Instructions to follow
Which of the lines below hold "declaraciones"? Please return each one.

Stored data
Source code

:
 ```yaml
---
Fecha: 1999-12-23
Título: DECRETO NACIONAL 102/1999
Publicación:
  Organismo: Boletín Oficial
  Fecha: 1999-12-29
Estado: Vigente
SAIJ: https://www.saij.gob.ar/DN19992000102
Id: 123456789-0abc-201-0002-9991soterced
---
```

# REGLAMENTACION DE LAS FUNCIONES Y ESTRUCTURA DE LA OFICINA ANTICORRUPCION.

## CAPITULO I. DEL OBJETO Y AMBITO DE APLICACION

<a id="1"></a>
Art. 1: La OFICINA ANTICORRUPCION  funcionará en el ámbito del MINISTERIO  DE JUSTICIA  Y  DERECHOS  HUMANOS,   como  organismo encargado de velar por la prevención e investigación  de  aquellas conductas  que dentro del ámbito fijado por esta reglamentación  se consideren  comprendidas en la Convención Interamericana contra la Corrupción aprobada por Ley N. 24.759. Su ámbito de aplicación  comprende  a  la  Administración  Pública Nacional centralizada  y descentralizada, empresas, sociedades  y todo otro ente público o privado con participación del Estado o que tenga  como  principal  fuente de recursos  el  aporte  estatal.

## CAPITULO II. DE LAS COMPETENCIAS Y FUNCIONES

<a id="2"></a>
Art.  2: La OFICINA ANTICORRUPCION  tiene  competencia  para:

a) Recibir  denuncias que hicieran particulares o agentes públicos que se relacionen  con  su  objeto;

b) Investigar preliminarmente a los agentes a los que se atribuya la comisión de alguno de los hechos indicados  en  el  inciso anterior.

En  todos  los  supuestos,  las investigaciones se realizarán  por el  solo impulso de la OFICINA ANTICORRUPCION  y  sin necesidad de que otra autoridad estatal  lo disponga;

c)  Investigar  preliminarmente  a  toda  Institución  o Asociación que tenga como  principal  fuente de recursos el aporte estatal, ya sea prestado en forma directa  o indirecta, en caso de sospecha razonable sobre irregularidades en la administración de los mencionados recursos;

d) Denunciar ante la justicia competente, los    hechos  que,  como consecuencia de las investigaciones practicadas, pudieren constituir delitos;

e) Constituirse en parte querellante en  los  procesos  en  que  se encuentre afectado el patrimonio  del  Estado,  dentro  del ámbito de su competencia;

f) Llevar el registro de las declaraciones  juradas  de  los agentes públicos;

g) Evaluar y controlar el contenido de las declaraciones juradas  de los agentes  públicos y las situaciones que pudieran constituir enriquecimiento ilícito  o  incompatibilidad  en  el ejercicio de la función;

Task solution
f) Llevar el registro de las declaraciones  juradas  de  los agentes públicos;
g) Evaluar y controlar el contenido de las declaraciones juradas  de los agentes  públicos y las situaciones que pudieran constituir enriquecimiento ilícito  o  incompatibilidad  en  el ejercicio de la función;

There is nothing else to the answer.